# question?



## Ryan_Todd (Apr 11, 2004)

my girlfriend is going in to be a certified armed security guard and i was wondering what you guys thought would be a good caliber and brand for her to shoot. a couple of people have told me either a 40 cal. or a 9mm. i don't know much about hand guns so any imput would be great.


----------



## Dave K. (Aug 28, 2003)

A 9mm is plenty Ryan.

It's cheap to shoot too.

Listen to me for once!


----------



## gandergrinder (Mar 10, 2002)

I imagine she isn't a very big girl so recoil might be an issue if you get something really big. This may be one of the few times that a female wants something smaller. oke:


----------



## agrotom (Sep 14, 2004)

I have a Springfield XD-40 and my wife (small girl) loves to shoot it. I think you will find the .40 cal a much better knockdown gun. :strapped:


----------



## dlip (May 16, 2004)

ya, im sure a lot of people wont agree with me on this, but i think a 38 special with some good bullets would do the trick, maybe some hollow points, which, wait, no, do they have to use FMJ'S because of nato regulations or do nato regulations apply, better go with the good ole 9 or the 40


----------



## BandHunter (Dec 17, 2003)

I am not impressed by the 9mm. Inless so spend a $1000 on a gun that shoots it is pointless to get one.. I have had a Ruger and a Hi-Point 9mm and the caliber just cant get it done. In the accuarcy or the killing power..I have shot rabbits and other critters with it and it just doesnt get it done.. I have heard that the military is going to go away from using it too...From what i heard it just didnt perform well over seas this last year.. I dont know what caliber i would go with, but i know it wouldnt be the 9mm...I would think the .38 special would be good.. They shoot well out of my .357....and they are very acurate. And hit **** like a brick wall...I would be picky with something that could very well save my life some day. Thanks a lot..
Michael
Jay
McNeal


----------



## MRN (Apr 1, 2002)

Caliber means very little here - Who is going to train her? What type of gun is she being trained with? Auto? Revolver? If she ever needs to defend herself, training will mean 100 x more than having "the magic caliber".

Don't even consider anything with a manual safety anymore. IMHO, the best is Sig 226 or 228(9) with the new K trigger. Second, Glock, and they offer greater choices to fit her hand better. Caliber is almost inconsequential after this (and 9 x19 is perfectly fine IMHO).

M.


----------



## cannon643 (Nov 19, 2002)

Objective 1: Edit the entries from the line containing "order: Polypodiales" down to the line containing "common name: Eurasian coot", replacing "scientific name" with "binomial" and leaving everything else unchanged.

Record extracts:
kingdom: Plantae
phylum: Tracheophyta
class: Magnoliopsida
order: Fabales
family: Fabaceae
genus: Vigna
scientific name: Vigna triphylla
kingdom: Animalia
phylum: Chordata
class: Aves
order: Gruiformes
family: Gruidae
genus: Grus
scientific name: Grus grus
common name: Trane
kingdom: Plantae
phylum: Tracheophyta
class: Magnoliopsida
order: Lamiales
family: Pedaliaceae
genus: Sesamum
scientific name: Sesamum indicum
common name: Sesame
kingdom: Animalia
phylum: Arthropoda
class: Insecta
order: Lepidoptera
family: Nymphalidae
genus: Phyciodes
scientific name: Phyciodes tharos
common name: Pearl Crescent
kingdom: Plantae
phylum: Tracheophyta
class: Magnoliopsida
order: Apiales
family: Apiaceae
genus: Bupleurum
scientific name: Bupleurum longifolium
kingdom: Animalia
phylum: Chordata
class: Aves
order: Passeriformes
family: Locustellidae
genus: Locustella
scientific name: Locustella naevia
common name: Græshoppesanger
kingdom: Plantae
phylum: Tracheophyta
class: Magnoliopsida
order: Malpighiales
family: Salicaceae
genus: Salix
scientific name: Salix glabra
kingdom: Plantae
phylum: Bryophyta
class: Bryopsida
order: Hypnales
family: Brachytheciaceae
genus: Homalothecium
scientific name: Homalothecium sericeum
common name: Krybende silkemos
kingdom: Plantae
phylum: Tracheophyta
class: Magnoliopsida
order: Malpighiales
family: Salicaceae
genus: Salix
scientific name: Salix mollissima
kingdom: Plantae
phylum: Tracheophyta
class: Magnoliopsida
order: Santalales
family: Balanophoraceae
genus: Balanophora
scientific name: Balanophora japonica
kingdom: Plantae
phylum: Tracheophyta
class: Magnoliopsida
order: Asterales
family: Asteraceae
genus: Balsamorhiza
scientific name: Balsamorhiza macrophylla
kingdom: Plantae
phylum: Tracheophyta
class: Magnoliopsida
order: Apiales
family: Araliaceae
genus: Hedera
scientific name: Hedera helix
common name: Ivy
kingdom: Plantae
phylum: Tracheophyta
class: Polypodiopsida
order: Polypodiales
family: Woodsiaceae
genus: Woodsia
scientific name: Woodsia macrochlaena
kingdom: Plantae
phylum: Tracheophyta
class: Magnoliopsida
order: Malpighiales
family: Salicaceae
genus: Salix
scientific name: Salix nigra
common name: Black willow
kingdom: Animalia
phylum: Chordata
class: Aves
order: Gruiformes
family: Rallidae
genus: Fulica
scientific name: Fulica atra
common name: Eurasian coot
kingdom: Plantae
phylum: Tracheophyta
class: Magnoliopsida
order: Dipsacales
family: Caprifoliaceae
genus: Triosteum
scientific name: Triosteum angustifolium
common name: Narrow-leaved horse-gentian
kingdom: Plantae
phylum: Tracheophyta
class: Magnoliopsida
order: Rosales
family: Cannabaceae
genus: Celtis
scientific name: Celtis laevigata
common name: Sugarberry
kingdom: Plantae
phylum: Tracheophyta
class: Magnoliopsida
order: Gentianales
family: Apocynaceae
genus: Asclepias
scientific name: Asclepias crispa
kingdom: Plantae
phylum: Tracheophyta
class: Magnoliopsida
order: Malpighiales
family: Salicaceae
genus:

Objective 2: In the handgun thread, which pistol does agrotom say he owns?

Finished answer 1:
order: Polypodiales
family: Woodsiaceae
genus: Woodsia
binomial: Woodsia macrochlaena
kingdom: Plantae
phylum: Tracheophyta
class: Magnoliopsida
order: Malpighiales
family: Salicaceae
genus: Salix
binomial: Salix nigra
common name: Black willow
kingdom: Animalia
phylum: Chordata
class: Aves
order: Gruiformes
family: Rallidae
genus: Fulica
binomial: Fulica atra
common name: Eurasian coot

Finished answer 2: A Springfield XD-40.